Talladega County Schools
Under Lacey’s leadership, the accomplishments of this rural and high-poverty district for the past five years are unsurpassed by any other district in the state—and individualized, one-to-one computing initiatives are provided in the seven diverse high schools throughout the 7,700-student district.
Lacey was recognized in June 2012 as the State Superintendent of the Year at the Alabama Educational Technology Conference. Her leadership led to her first one-to-one school reform initiative being selected as one of the six programs in the nation to receive the National School Change Award in 2012. The district’s energy and green programs, supported by technological controllers, also garnered two schools National Green Ribbon Awards—the only ones in Alabama. Thousands of visitors from a wide array of educational and business venues constantly come to the school district to see her initiatives in action and seek direction in following the Talladega County models for technology integration that she leads.

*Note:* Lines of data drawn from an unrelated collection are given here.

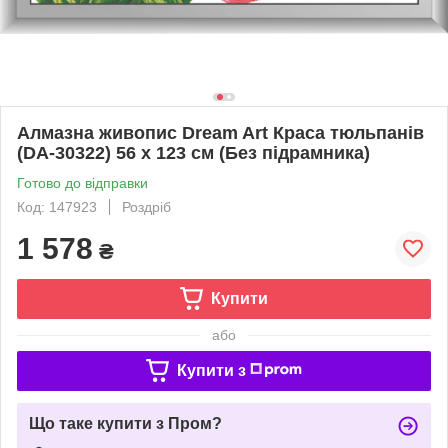
Алмазна живопис Dream Art Краса тюльпанів
(DA-30322) 56 х 123 см (Без підрамника)
Готово до відправки
Код: 147923
Роздріб
1 578
₴
Купити
або
Купити з
Що таке купити з Пром?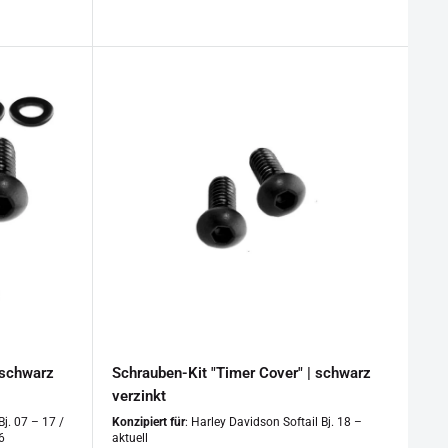
 schwarz
Schrauben-Kit "Timer Cover" | schwarz
verzinkt
j. 07 – 17 /
Konzipiert für
: Harley Davidson Softail Bj. 18 –
6
aktuell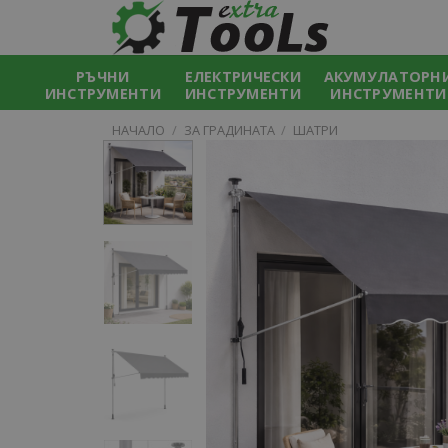
Skip
to
content
РЪЧНИ
ЕЛЕКТРИЧЕСКИ
АКУМУЛАТОРН
ИНСТРУМЕНТИ
ИНСТРУМЕНТИ
ИНСТРУМЕНТИ
НАЧАЛО
/
ЗА ГРАДИНАТА
/
ШАТРИ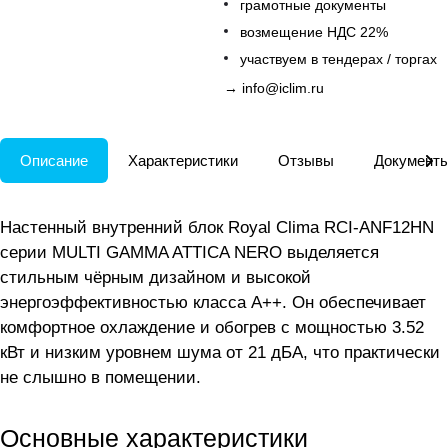
грамотные документы
возмещение НДС 22%
участвуем в тендерах / торгах
→
info@iclim.ru
Описание
Характеристики
Отзывы
Документ
Настенный внутренний блок Royal Clima RCI-ANF12HN
серии MULTI GAMMA ATTICA NERO выделяется
стильным чёрным дизайном и высокой
энергоэффективностью класса A++. Он обеспечивает
комфортное охлаждение и обогрев с мощностью 3.52
кВт и низким уровнем шума от 21 дБА, что практически
не слышно в помещении.
Основные характеристики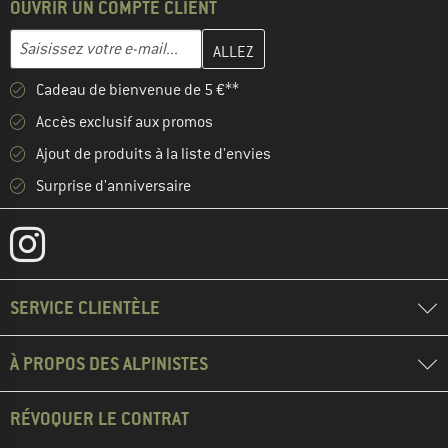
OUVRIR UN COMPTE CLIENT
Entrez votre adresse e-mail ici et créez votre compte client à la 
Saisissez votre e-mail...
Cadeau de bienvenue de 5 €**
Accès exclusif aux promos
Ajout de produits à la liste d'envies
Surprise d'anniversaire
SERVICE CLIENTÈLE
À PROPOS DES ALPINISTES
RÉVOQUER LE CONTRAT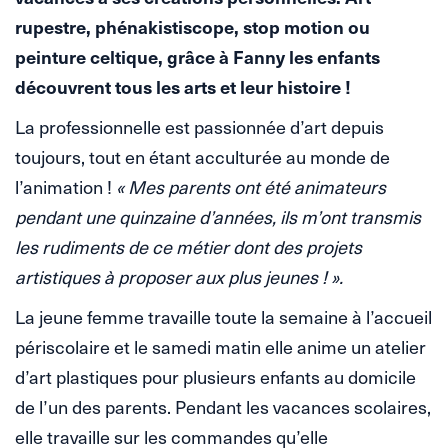
rupestre, phénakistiscope, stop motion ou
peinture celtique, grâce à Fanny les enfants
découvrent tous les arts et leur histoire !
La professionnelle est passionnée d’art depuis
toujours, tout en étant acculturée au monde de
l’animation !
« Mes parents ont été animateurs
pendant une quinzaine d’années, ils m’ont transmis
les rudiments de ce métier dont des projets
artistiques à proposer aux plus jeunes ! ».
La jeune femme travaille toute la semaine à l’accueil
périscolaire et le samedi matin elle anime un atelier
d’art plastiques pour plusieurs enfants au domicile
de l’un des parents. Pendant les vacances scolaires,
elle travaille sur les commandes qu’elle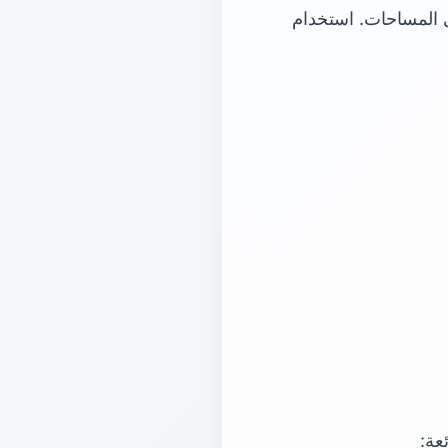
ى المساحات. استخدام
عة:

Thanks to Lacey, the district-wide Student Technology Showcase will move to a two-day format owing to the many requests from other school districts, and there has been an increase in Advanced Placement and higher-level classes through video conferencing opportunities. The district’s success is based on the visionary leadership of a tech-savvy superintendent who fosters partnerships with all of her stakeholders for the benefit of students.
New Braunfels Independent School District
Moczygemba, who has led New Braunfels ISD for the past three years, is a firm believer that education is a 24-7 experience and that technology is an important tool to enhance instruction.
Moczygemba’s “flipped classroom” initiative taught teachers throughout the district how to create introductory lessons for engaging students in problem-based learning at home. When Apple first released its iBooks authoring software, he used the software to create an electronic version of the district’s course catalog to show his staff how they could create rich content for student use.
Moczygemba also led the implementation of a VTEL media system at the district’s Disciplinary Alternative School, allowing students to attend regular classes via two-way audio and video technology. This project allows students to return to their regular campus completely on track with their peers—while saving the district approximately $500,000 per year in staffing costs.
Epson projectors are installed in all district classrooms, and teachers use iPads to deliver instruction. The Ninth Grade Center opened with a one-to-one computing initiative, with all 610 students having an iPad for 24-7 use. The district plans to expand its iPad initiative to grades 10-12 in 2013 and grades 6-8 in 2014.